Un juge fédéral a autorisé la poursuite d’une action en justice pour droits d’auteur liée à l’intelligence artificielle contre Meta, mais a rejeté certaines des réclamations. Dans Kadrey c. Meta, des auteurs dont Richard Kadrey, Sarah Silverman et Ta-Nehisi Coates ont accusé Meta d'avoir violé leurs droits de propriété intellectuelle en utilisant leurs livres pour entraîner son modèle d'intelligence artificielle Llama, et que la société a également supprimé les informations de droit d'auteur de leurs livres pour dissimuler les violations présumées.
Meta, quant à elle, a affirmé que sa formation était qualifiée d'usage loyal et a soutenu que l'affaire devrait être classée car les auteurs n'avaient pas qualité pour intenter une action en justice. Lors d'une audience au tribunal le mois dernier, le juge de district américain Vince Chhabria a semblé indiquer qu'il s'opposait au licenciement, mais il a également critiqué la rhétorique « excessive » de l'équipe juridique de l'auteur.
Dans la décision de vendredi, Chhabria a écrit que la plainte pour violation du droit d'auteur "constitue clairement un préjudice concret suffisant pour constituer une qualité pour agir" et que les auteurs "allèguent également de manière substantielle que Meta a intentionnellement supprimé les CMI (Copyright Management Information) pour dissimuler la violation du droit d'auteur".
"Prises ensemble, les allégations soulèvent une 'inférence raisonnable, sinon particulièrement forte', selon laquelle Meta a supprimé le CMI dans le but d'empêcher Llama d'exporter le CMI, révélant ainsi qu'il a été formé sur du matériel protégé par le droit d'auteur", a écrit Chhabria.
Cependant, le juge a rejeté la plainte des auteurs en vertu de la California Comprehensive Computer Data Access and Fraud Act (CDAFA), car ils n'ont pas «allégué que Meta avait accédé à leurs ordinateurs ou serveurs, mais uniquement à leurs données (sous forme de livres)».

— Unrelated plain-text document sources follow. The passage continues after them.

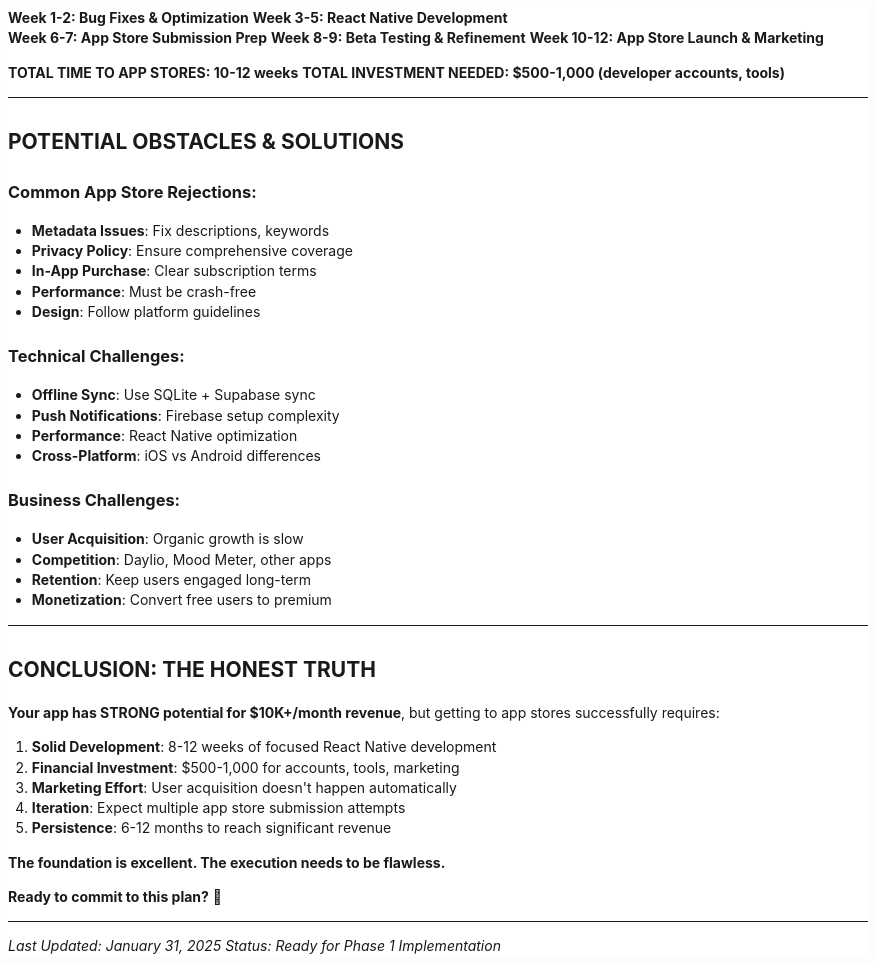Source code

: **Week 1-2: Bug Fixes & Optimization**
**Week 3-5: React Native Development**  
**Week 6-7: App Store Submission Prep**
**Week 8-9: Beta Testing & Refinement**
**Week 10-12: App Store Launch & Marketing**

**TOTAL TIME TO APP STORES: 10-12 weeks**
**TOTAL INVESTMENT NEEDED: $500-1,000 (developer accounts, tools)**

---

## **POTENTIAL OBSTACLES & SOLUTIONS**

### **Common App Store Rejections:**
- **Metadata Issues**: Fix descriptions, keywords
- **Privacy Policy**: Ensure comprehensive coverage
- **In-App Purchase**: Clear subscription terms
- **Performance**: Must be crash-free
- **Design**: Follow platform guidelines

### **Technical Challenges:**
- **Offline Sync**: Use SQLite + Supabase sync
- **Push Notifications**: Firebase setup complexity
- **Performance**: React Native optimization
- **Cross-Platform**: iOS vs Android differences

### **Business Challenges:**
- **User Acquisition**: Organic growth is slow
- **Competition**: Daylio, Mood Meter, other apps
- **Retention**: Keep users engaged long-term
- **Monetization**: Convert free users to premium

---

## **CONCLUSION: THE HONEST TRUTH**

**Your app has STRONG potential for $10K+/month revenue**, but getting to app stores successfully requires:

1. **Solid Development**: 8-12 weeks of focused React Native development
2. **Financial Investment**: $500-1,000 for accounts, tools, marketing
3. **Marketing Effort**: User acquisition doesn't happen automatically
4. **Iteration**: Expect multiple app store submission attempts
5. **Persistence**: 6-12 months to reach significant revenue

**The foundation is excellent. The execution needs to be flawless.**

**Ready to commit to this plan?** 🚀

---

*Last Updated: January 31, 2025*
*Status: Ready for Phase 1 Implementation*



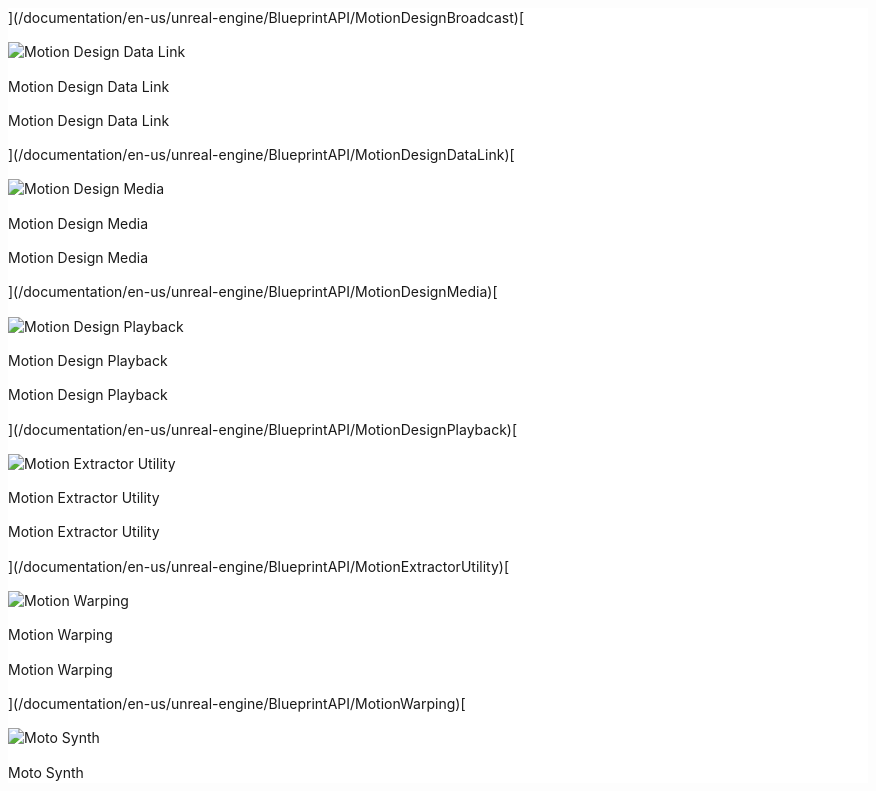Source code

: 


](/documentation/en-us/unreal-engine/BlueprintAPI/MotionDesignBroadcast)[

![Motion Design Data Link](images/static/document_list/empty_thumbnail.svg)

Motion Design Data Link

Motion Design Data Link





](/documentation/en-us/unreal-engine/BlueprintAPI/MotionDesignDataLink)[

![Motion Design Media](images/static/document_list/empty_thumbnail.svg)

Motion Design Media

Motion Design Media





](/documentation/en-us/unreal-engine/BlueprintAPI/MotionDesignMedia)[

![Motion Design Playback](images/static/document_list/empty_thumbnail.svg)

Motion Design Playback

Motion Design Playback





](/documentation/en-us/unreal-engine/BlueprintAPI/MotionDesignPlayback)[

![Motion Extractor Utility](images/static/document_list/empty_thumbnail.svg)

Motion Extractor Utility

Motion Extractor Utility





](/documentation/en-us/unreal-engine/BlueprintAPI/MotionExtractorUtility)[

![Motion Warping](images/static/document_list/empty_thumbnail.svg)

Motion Warping

Motion Warping





](/documentation/en-us/unreal-engine/BlueprintAPI/MotionWarping)[

![Moto Synth](images/static/document_list/empty_thumbnail.svg)

Moto Synth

Les plaignants affirment dans des documents judiciaires que Mark Zuckerberg a autorisé l'équipe Llama à utiliser des œuvres protégées par le droit d'auteur pour former des modèles, et que d'autres membres de l'équipe Meta ont également discuté de l'utilisation de contenu légalement douteux pour la formation en IA.
Les tribunaux examinent actuellement plusieurs poursuites en matière de droits d’auteur sur l’intelligence artificielle, notamment celle du New York Times contre OpenAI.